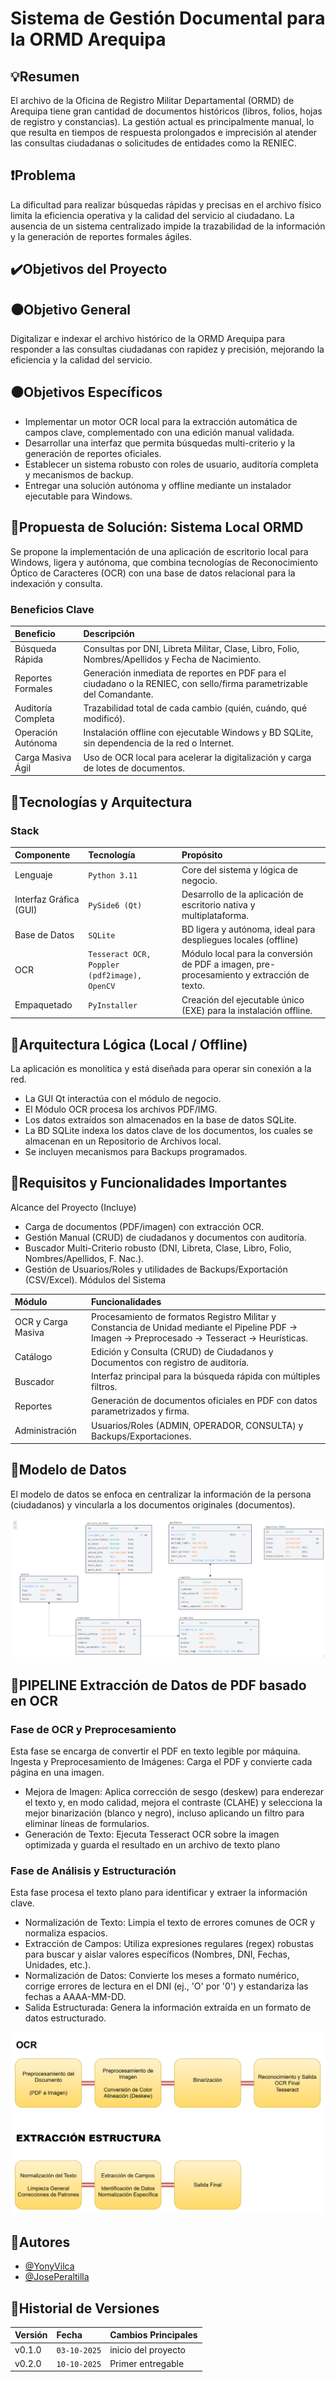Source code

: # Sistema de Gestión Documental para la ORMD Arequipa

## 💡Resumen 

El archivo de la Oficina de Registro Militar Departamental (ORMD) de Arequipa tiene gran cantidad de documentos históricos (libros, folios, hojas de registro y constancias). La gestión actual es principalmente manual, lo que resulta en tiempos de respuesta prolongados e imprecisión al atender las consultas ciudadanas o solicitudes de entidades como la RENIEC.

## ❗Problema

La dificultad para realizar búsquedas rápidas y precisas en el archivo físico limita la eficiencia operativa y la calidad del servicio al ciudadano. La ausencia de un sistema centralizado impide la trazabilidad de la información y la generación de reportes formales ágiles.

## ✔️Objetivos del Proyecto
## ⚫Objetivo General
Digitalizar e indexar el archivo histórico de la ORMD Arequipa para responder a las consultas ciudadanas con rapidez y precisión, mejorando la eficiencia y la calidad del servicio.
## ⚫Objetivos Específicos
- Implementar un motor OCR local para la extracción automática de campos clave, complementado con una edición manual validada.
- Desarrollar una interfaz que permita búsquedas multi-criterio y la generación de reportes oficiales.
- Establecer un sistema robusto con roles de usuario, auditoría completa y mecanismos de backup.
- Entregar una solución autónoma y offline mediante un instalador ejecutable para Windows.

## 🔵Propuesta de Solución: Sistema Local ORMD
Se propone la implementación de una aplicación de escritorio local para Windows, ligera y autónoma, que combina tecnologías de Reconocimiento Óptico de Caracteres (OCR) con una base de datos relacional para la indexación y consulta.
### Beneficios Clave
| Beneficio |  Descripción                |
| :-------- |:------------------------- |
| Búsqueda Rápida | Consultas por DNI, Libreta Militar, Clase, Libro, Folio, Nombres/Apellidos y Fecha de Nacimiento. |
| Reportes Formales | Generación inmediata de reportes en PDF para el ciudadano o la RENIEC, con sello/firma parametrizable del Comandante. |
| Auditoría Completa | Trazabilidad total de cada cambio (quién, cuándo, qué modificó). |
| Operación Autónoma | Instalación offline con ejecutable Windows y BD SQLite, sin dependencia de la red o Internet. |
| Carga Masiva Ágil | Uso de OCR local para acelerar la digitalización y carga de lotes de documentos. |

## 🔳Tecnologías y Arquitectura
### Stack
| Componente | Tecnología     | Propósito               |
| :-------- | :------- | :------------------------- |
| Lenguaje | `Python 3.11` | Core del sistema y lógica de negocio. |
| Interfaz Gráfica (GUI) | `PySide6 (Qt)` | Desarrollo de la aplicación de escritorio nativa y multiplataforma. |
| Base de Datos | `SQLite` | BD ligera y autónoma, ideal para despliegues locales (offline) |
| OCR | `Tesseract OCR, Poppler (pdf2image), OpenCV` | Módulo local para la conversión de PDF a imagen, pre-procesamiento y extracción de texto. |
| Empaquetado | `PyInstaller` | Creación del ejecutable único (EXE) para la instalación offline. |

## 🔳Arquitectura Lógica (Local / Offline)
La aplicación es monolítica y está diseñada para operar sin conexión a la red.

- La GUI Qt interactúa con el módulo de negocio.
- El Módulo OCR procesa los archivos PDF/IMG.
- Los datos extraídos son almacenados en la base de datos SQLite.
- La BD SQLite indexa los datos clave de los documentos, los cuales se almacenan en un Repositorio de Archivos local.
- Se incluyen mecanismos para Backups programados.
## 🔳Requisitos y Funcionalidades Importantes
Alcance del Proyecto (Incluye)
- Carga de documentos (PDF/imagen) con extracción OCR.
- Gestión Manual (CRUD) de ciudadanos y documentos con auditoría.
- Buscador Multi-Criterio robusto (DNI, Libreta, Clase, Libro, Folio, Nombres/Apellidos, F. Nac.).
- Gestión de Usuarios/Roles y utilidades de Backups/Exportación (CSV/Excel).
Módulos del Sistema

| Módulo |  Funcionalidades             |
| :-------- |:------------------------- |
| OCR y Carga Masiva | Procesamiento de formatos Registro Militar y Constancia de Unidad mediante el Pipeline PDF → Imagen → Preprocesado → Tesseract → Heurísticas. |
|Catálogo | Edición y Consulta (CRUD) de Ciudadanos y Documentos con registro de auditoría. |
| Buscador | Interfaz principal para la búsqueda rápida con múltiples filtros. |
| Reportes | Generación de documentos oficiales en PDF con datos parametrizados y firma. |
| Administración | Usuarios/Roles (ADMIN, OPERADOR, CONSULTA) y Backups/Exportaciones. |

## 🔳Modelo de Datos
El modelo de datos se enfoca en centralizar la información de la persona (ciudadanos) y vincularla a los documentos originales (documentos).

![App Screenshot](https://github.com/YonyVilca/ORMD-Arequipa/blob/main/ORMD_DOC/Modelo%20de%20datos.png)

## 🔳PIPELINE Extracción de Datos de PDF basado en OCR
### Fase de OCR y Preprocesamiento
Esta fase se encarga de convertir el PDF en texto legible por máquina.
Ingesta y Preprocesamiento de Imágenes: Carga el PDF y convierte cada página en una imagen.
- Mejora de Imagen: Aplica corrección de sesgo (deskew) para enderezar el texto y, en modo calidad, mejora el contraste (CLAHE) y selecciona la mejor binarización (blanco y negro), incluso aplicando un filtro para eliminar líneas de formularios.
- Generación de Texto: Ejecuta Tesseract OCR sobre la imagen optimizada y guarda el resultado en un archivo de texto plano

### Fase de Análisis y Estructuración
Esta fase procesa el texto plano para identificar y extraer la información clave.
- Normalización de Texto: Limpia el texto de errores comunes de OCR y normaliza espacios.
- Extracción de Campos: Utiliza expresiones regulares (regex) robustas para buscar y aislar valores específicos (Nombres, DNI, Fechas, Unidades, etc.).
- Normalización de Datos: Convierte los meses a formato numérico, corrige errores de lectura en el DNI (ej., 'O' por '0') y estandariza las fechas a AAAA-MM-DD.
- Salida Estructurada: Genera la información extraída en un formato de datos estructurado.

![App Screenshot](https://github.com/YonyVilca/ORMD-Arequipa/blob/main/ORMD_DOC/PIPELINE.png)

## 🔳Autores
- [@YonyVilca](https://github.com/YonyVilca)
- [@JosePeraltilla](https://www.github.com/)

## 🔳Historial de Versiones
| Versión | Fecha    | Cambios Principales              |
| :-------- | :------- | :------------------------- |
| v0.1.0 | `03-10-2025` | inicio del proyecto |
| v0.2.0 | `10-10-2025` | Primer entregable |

Work required: All of the material shown above needs to be duplicated exactly. Omit every picture.

Written response:
Source code

: # Sistema de Gestión Documental para la ORMD Arequipa

## 💡Resumen 

El archivo de la Oficina de Registro Militar Departamental (ORMD) de Arequipa tiene gran cantidad de documentos históricos (libros, folios, hojas de registro y constancias). La gestión actual es principalmente manual, lo que resulta en tiempos de respuesta prolongados e imprecisión al atender las consultas ciudadanas o solicitudes de entidades como la RENIEC.

## ❗Problema

La dificultad para realizar búsquedas rápidas y precisas en el archivo físico limita la eficiencia operativa y la calidad del servicio al ciudadano. La ausencia de un sistema centralizado impide la trazabilidad de la información y la generación de reportes formales ágiles.

## ✔️Objetivos del Proyecto
## ⚫Objetivo General
Digitalizar e indexar el archivo histórico de la ORMD Arequipa para responder a las consultas ciudadanas con rapidez y precisión, mejorando la eficiencia y la calidad del servicio.
## ⚫Objetivos Específicos
- Implementar un motor OCR local para la extracción automática de campos clave, complementado con una edición manual validada.
- Desarrollar una interfaz que permita búsquedas multi-criterio y la generación de reportes oficiales.
- Establecer un sistema robusto con roles de usuario, auditoría completa y mecanismos de backup.
- Entregar una solución autónoma y offline mediante un instalador ejecutable para Windows.

## 🔵Propuesta de Solución: Sistema Local ORMD
Se propone la implementación de una aplicación de escritorio local para Windows, ligera y autónoma, que combina tecnologías de Reconocimiento Óptico de Caracteres (OCR) con una base de datos relacional para la indexación y consulta.
### Beneficios Clave
| Beneficio |  Descripción                |
| :-------- |:------------------------- |
| Búsqueda Rápida | Consultas por DNI, Libreta Militar, Clase, Libro, Folio, Nombres/Apellidos y Fecha de Nacimiento. |
| Reportes Formales | Generación inmediata de reportes en PDF para el ciudadano o la RENIEC, con sello/firma parametrizable del Comandante. |
| Auditoría Completa | Trazabilidad total de cada cambio (quién, cuándo, qué modificó). |
| Operación Autónoma | Instalación offline con ejecutable Windows y BD SQLite, sin dependencia de la red o Internet. |
| Carga Masiva Ágil | Uso de OCR local para acelerar la digitalización y carga de lotes de documentos. |

## 🔳Tecnologías y Arquitectura
### Stack
| Componente | Tecnología     | Propósito               |
| :-------- | :------- | :------------------------- |
| Lenguaje | `Python 3.11` | Core del sistema y lógica de negocio. |
| Interfaz Gráfica (GUI) | `PySide6 (Qt)` | Desarrollo de la aplicación de escritorio nativa y multiplataforma. |
| Base de Datos | `SQLite` | BD ligera y autónoma, ideal para despliegues locales (offline) |
| OCR | `Tesseract OCR, Poppler (pdf2image), OpenCV` | Módulo local para la conversión de PDF a imagen, pre-procesamiento y extracción de texto. |
| Empaquetado | `PyInstaller` | Creación del ejecutable único (EXE) para la instalación offline. |

## 🔳Arquitectura Lógica (Local / Offline)
La aplicación es monolítica y está diseñada para operar sin conexión a la red.

- La GUI Qt interactúa con el módulo de negocio.
- El Módulo OCR procesa los archivos PDF/IMG.
- Los datos extraídos son almacenados en la base de datos SQLite.
- La BD SQLite indexa los datos clave de los documentos, los cuales se almacenan en un Repositorio de Archivos local.
- Se incluyen mecanismos para Backups programados.
## 🔳Requisitos y Funcionalidades Importantes
Alcance del Proyecto (Incluye)
- Carga de documentos (PDF/imagen) con extracción OCR.
- Gestión Manual (CRUD) de ciudadanos y documentos con auditoría.
- Buscador Multi-Criterio robusto (DNI, Libreta, Clase, Libro, Folio, Nombres/Apellidos, F. Nac.).
- Gestión de Usuarios/Roles y utilidades de Backups/Exportación (CSV/Excel).
Módulos del Sistema

| Módulo |  Funcionalidades             |
| :-------- |:------------------------- |
| OCR y Carga Masiva | Procesamiento de formatos Registro Militar y Constancia de Unidad mediante el Pipeline PDF → Imagen → Preprocesado → Tesseract → Heurísticas. |
|Catálogo | Edición y Consulta (CRUD) de Ciudadanos y Documentos con registro de auditoría. |
| Buscador | Interfaz principal para la búsqueda rápida con múltiples filtros. |
| Reportes | Generación de documentos oficiales en PDF con datos parametrizados y firma. |
| Administración | Usuarios/Roles (ADMIN, OPERADOR, CONSULTA) y Backups/Exportaciones. |

## 🔳Modelo de Datos
El modelo de datos se enfoca en centralizar la información de la persona (ciudadanos) y vincularla a los documentos originales (documentos).

![App Screenshot](https://github.com/YonyVilca/ORMD-Arequipa/blob/main/ORMD_DOC/Modelo%20de%20datos.png)

## 🔳PIPELINE Extracción de Datos de PDF basado en OCR
### Fase de OCR y Preprocesamiento
Esta fase se encarga de convertir el PDF en texto legible por máquina.
Ingesta y Preprocesamiento de Imágenes: Carga el PDF y convierte cada página en una imagen.
- Mejora de Imagen: Aplica corrección de sesgo (deskew) para enderezar el texto y, en modo calidad, mejora el contraste (CLAHE) y selecciona la mejor binarización (blanco y negro), incluso aplicando un filtro para eliminar líneas de formularios.
- Generación de Texto: Ejecuta Tesseract OCR sobre la imagen optimizada y guarda el resultado en un archivo de texto plano

### Fase de Análisis y Estructuración
Esta fase procesa el texto plano para identificar y extraer la información clave.
- Normalización de Texto: Limpia el texto de errores comunes de OCR y normaliza espacios.
- Extracción de Campos: Utiliza expresiones regulares (regex) robustas para buscar y aislar valores específicos (Nombres, DNI, Fechas, Unidades, etc.).
- Normalización de Datos: Convierte los meses a formato numérico, corrige errores de lectura en el DNI (ej., 'O' por '0') y estandariza las fechas a AAAA-MM-DD.
- Salida Estructurada: Genera la información extraída en un formato de datos estructurado.

![App Screenshot](https://github.com/YonyVilca/ORMD-Arequipa/blob/main/ORMD_DOC/PIPELINE.png)

## 🔳Autores
- [@YonyVilca](https://github.com/YonyVilca)
- [@JosePeraltilla](https://www.github.com/)

## 🔳Historial de Versiones
| Versión | Fecha    | Cambios Principales              |
| :-------- | :------- | :------------------------- |
| v0.1.0 | `03-10-2025` | inicio del proyecto |
| v0.2.0 | `10-10-2025` | Primer entregable |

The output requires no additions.